A pesar de la intensión de Jesús de pasar de largo, porque entiende que su misión es sólo ir a las ovejas descarriadas de Israel, sus discípulos insistieron en que atendiera a la mujer cananea porque andaba gritando: Hijo de David, ten compasión de mí. Jesús la reprende por dar la comida de los hijos a los perros. Pero, en un segundo momento, reconoce la grandeza de su fe.

En no pocas ocasiones elegimos mal, y entendemos mal nuestra relación con los hijos. No sólo basta con darles de comer, cubrir sus necesidades (que muchas veces no lo son), educarlos; también hay que estar presente en cada uno de los acontecimientos importantes de su vida.

Educar significa estar presente, encaminar, desarrollar las facultades intelectuales y morales por medio de normas que ayuden al crecimiento. Se necesitan establecer límites adecuados y oportunos para que nuestros hijos no se conviertan en pequeños dictadores. Un no a tiempo supone un aprendizaje para levantarse ante los fracasos futuros. Sin embargo, ante todo, educar es creer a quien se educa: en sus esfuerzos, en su capacidad de superación.

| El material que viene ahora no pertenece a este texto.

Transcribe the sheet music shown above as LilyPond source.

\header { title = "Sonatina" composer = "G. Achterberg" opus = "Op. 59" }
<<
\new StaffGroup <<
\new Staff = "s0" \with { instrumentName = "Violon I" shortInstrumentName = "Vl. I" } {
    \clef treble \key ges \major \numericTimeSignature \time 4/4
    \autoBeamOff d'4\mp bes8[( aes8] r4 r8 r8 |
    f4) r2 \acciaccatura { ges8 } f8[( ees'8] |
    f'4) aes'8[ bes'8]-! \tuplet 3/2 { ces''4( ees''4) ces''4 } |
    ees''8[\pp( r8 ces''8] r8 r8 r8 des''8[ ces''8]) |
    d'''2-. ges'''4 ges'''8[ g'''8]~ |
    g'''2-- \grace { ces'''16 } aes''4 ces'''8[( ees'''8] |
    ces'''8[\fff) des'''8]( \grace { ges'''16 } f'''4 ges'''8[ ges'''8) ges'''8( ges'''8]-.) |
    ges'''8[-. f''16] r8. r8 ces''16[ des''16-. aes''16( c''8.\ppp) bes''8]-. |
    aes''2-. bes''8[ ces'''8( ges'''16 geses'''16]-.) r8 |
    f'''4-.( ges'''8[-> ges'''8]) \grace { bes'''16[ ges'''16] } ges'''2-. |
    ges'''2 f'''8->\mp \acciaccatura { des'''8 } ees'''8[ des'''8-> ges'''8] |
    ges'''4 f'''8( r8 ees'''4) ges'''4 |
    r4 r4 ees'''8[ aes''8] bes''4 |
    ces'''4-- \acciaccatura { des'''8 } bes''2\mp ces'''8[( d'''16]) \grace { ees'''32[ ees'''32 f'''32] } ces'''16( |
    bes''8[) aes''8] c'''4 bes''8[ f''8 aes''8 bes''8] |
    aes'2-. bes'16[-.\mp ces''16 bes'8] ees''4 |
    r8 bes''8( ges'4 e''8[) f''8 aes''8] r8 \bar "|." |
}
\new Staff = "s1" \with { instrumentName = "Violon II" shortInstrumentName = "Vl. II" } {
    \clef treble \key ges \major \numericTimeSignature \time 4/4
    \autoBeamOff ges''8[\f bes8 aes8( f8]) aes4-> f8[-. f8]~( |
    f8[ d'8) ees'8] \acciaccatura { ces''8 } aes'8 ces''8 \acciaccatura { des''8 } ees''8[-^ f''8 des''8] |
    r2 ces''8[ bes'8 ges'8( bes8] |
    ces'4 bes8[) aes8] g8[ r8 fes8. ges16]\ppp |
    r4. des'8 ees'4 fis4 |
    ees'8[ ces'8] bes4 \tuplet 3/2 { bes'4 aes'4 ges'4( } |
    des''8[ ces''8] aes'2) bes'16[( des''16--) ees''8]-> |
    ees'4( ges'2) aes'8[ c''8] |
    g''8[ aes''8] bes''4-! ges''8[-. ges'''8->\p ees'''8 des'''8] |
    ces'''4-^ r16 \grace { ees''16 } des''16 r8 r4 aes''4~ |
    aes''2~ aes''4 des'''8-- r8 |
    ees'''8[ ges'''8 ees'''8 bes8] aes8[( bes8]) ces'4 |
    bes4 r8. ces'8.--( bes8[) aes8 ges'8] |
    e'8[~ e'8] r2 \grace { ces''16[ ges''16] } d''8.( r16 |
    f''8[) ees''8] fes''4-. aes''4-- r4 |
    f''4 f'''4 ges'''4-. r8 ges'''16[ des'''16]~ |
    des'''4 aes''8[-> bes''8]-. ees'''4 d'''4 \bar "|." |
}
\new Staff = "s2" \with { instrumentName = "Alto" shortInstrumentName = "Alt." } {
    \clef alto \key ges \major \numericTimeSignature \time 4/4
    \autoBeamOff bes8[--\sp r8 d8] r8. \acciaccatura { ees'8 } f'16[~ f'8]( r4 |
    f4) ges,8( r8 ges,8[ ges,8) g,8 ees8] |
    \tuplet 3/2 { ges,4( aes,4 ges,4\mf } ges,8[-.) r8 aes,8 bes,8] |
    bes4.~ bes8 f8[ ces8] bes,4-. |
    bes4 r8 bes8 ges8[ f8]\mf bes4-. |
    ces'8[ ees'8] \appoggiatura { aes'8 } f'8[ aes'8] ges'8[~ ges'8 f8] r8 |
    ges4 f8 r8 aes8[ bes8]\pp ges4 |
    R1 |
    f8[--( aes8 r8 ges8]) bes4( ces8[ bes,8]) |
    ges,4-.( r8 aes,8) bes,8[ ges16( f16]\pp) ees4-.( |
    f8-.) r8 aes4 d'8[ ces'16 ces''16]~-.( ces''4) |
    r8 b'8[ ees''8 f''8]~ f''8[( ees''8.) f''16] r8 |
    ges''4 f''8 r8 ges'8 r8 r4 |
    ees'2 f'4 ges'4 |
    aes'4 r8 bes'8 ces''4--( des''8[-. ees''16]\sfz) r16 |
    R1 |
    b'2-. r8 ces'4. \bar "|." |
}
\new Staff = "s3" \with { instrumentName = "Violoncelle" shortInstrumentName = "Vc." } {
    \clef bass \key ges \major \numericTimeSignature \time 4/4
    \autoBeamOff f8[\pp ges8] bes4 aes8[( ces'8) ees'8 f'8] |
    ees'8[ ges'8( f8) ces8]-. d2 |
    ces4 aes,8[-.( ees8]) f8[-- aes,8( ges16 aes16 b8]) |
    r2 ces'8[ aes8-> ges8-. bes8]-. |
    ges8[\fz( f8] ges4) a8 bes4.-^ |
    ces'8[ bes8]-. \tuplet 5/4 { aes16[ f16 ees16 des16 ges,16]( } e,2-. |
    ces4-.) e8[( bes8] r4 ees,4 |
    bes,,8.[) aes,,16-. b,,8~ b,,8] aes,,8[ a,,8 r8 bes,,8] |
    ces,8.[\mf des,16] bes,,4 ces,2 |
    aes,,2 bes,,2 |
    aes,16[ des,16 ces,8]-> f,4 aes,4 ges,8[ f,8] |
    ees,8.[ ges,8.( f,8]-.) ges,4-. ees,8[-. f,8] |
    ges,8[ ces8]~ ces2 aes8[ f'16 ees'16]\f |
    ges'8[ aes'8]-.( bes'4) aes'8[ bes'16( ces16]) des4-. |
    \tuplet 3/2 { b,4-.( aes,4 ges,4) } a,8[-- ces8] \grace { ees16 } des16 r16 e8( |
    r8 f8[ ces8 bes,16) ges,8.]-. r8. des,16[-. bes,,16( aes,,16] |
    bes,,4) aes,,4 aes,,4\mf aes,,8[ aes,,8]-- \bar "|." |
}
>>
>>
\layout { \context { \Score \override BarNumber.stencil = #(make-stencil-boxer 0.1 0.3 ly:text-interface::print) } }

A veces recurrimos al chantaje emocional para que nuestros hijos nos obedezcan, y otras veces, los dejamos abandonados a su suerte, creyendo que estaremos presentes y apoyando cuando caiga.

Sin embargo, hay ocasiones que atendemos mejor a nuestras mascotas que a nuestros hijos. De ahí la reprimenda de Jesús a la mujer cananea.

Es cierto, que a veces los hijos se niegan a aceptar el cariño y el sacrificio de sus padres cuando crecen. La vergüenza que crece en ellos por depender de sus padres se convierte en un estado de rechazo y animadversión donde crece la rebeldía. Pero no por ello, debemos de perder la esperanza y la fe. Sólo son etapas de crisis por las que hay que pasar, para encontrarnos nuevamente en un estado de serenidad y armonía.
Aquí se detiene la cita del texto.